» **Directions**:
[1] Return, word for word, the stretch from "The ransom note for" through "with ransomware payload." in the text on ransomware variants below.
[2] According to the text on ransomware variants below, which file extension did the Frendi ransomware place on encoded files?

The ransom note for these particular versions differs from Encrypted.tx, Data.hta and contained pretty much the same message. The only few differences were particular countries where the versions got released. January 2019 found versions were more spread in Brazil than other countries. 

The later ransomware variants throughout these activity years, including this .phobos marker, also mixed up the ransom note file names between Info.txt, info.hta, and encrypted.txt. 

Frendi ransomware

Frendi ransomware was the version that came out at the end of February 2019. This is the first version known to researchers that haven't marked files with the initial .phobos appendix. The particular file extension that lands on encoded files include the .frendi appendix and tlalipidas1978@aol.com contact email. The same email address also included as the name of the main executable with ransomware payload.

Later on, a few more .phobos versions got delivered and after that at the start of April additional Frendi virus variants with withdirimugh1982@aol.com contact email emerged. 

Phoenix ransomware

.phoenix is a file extension that also appeared in multiple versions of the virus throughout the years. Like other versions, not much changed from the initial cryptovirus, this threat included a few different contact emails in the ransom notes and file markers. autrey.b@aol.com and Costelloh@aol.com, hickeyblair@aol.com are one of those. Ransom notes resembling Dharma family and marked with PHOBOS at the corner remained the same for years, while developers only changed the contact information and IDs per victim.

» **Information shown**:
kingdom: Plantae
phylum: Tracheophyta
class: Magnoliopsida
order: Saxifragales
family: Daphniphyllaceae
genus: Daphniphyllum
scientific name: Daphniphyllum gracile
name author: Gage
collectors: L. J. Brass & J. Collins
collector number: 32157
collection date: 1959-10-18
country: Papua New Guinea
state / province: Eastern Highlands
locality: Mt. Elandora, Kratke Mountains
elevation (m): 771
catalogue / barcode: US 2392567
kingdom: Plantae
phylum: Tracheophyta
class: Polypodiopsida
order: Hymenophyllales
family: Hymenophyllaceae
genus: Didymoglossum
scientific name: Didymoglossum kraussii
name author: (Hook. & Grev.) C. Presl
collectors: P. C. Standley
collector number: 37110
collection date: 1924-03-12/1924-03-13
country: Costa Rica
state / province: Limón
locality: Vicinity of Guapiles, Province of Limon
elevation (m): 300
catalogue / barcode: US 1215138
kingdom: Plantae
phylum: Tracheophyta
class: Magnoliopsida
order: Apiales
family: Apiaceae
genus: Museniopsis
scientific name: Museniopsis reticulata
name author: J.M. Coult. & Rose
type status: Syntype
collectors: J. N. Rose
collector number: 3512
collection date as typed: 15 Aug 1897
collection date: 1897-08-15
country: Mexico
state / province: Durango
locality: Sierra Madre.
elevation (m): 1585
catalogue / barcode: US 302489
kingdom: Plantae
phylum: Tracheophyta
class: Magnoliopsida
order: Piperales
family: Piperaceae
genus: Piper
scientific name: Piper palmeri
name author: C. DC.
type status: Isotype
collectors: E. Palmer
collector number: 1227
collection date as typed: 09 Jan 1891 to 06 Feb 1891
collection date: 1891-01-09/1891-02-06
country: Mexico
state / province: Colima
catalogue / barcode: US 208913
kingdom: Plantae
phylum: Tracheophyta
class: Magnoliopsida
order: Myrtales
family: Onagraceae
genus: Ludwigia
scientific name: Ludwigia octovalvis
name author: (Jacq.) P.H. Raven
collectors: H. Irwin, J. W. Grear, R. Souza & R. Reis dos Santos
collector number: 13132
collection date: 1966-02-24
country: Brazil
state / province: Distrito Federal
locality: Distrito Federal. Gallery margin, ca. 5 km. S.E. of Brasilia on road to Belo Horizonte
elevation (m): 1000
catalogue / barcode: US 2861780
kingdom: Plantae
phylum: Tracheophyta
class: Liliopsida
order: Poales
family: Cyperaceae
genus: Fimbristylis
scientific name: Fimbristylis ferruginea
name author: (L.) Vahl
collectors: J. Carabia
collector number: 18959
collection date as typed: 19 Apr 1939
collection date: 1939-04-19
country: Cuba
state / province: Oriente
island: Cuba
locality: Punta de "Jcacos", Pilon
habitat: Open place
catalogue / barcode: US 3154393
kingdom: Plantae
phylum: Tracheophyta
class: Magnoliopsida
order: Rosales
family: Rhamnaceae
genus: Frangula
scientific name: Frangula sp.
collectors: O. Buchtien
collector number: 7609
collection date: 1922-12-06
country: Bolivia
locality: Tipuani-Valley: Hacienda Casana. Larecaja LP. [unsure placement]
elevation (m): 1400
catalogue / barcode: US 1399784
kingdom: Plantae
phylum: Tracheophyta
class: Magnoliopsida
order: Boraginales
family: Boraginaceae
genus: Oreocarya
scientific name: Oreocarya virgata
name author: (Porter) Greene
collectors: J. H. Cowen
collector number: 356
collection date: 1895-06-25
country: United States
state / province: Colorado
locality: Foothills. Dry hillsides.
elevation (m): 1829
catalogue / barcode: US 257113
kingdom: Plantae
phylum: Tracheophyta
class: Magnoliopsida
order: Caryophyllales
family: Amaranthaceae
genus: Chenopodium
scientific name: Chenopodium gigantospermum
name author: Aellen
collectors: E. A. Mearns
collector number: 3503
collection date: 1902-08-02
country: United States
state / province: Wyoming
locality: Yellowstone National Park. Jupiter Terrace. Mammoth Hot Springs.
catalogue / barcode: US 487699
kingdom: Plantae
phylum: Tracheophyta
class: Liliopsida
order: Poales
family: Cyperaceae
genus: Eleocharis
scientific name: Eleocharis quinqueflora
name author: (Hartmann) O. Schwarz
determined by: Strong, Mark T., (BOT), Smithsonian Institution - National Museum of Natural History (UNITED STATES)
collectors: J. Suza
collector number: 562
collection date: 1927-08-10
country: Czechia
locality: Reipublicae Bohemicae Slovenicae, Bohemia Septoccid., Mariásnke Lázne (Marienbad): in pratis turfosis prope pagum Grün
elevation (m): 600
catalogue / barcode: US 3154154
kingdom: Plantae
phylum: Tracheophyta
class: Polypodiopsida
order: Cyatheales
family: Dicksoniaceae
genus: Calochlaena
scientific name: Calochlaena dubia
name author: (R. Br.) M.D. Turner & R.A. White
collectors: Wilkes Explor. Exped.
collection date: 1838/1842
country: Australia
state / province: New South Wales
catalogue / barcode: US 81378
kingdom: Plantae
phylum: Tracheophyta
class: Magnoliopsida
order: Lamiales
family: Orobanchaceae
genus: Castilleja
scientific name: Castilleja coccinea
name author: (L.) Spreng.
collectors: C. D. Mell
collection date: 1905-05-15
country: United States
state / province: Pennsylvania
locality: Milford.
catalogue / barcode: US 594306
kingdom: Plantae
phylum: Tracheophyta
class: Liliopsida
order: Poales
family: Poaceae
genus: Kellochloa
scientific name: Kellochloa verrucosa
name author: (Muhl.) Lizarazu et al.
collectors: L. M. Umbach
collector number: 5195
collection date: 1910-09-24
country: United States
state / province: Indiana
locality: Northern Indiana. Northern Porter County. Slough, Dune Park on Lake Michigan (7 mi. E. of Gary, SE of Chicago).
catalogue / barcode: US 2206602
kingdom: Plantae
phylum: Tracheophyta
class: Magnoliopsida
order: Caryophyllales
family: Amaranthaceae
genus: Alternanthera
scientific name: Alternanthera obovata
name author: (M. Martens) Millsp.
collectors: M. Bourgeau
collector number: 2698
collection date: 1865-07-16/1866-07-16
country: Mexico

» **Solutions in order**:
[1]
The ransom note for these particular versions differs from Encrypted.tx, Data.hta and contained pretty much the same message. The only few differences were particular countries where the versions got released. January 2019 found versions were more spread in Brazil than other countries. 

The later ransomware variants throughout these activity years, including this .phobos marker, also mixed up the ransom note file names between Info.txt, info.hta, and encrypted.txt. 

Frendi ransomware

Frendi ransomware was the version that came out at the end of February 2019. This is the first version known to researchers that haven't marked files with the initial .phobos appendix. The particular file extension that lands on encoded files include the .frendi appendix and tlalipidas1978@aol.com contact email. The same email address also included as the name of the main executable with ransomware payload.

[2] The .frendi extension.